Abstract:  Temporal patterns of suspended-sediment concentration (SSC) duration and frequency (SSC regimes) were characterized and compared with biological impairment thresholds for two headwater streams in the Western Highland Rim of Tennessee. The SSC regimes were plotted as curves showing concentrations and durations of the annual longest and tenth-longest SSC excursions above 18 concentrations for water years 2005-2008 in Copperas Branch and water years 2006 and 2008 in Kelley Creek. Both streams have fish communities remarkably diverse for their small drainage basin areas (420 and 565 ha, respectively), and represent biological reference conditions with respect to SSC. SSC-regime curves were similar for the two sites across water years.

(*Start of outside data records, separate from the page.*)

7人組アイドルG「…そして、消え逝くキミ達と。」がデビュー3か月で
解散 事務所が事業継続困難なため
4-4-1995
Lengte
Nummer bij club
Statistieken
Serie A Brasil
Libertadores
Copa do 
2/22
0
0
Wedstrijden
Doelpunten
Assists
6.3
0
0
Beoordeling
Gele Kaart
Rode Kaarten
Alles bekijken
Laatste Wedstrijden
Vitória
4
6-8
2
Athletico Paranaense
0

The measured SSC regimes reached or exceeded published experimentally based SSC impairment thresholds and plotted below a proposed long-term SSC reference regime for the Interior Plateau ecoregion (Ecoregion 71), suggesting that neither the experimentally based thresholds nor the proposed SSC reference regime adequately reflect the relation between SSC and biological impairment for Western Highland Rim headwater streams. The SSC regimes of the two study streams were similar to the estimated SSC regime of an unimpaired East Tennessee trout stream. Additional field studies are needed to describe SSC regimes in streams of varying basin scale, level of impairment, and region.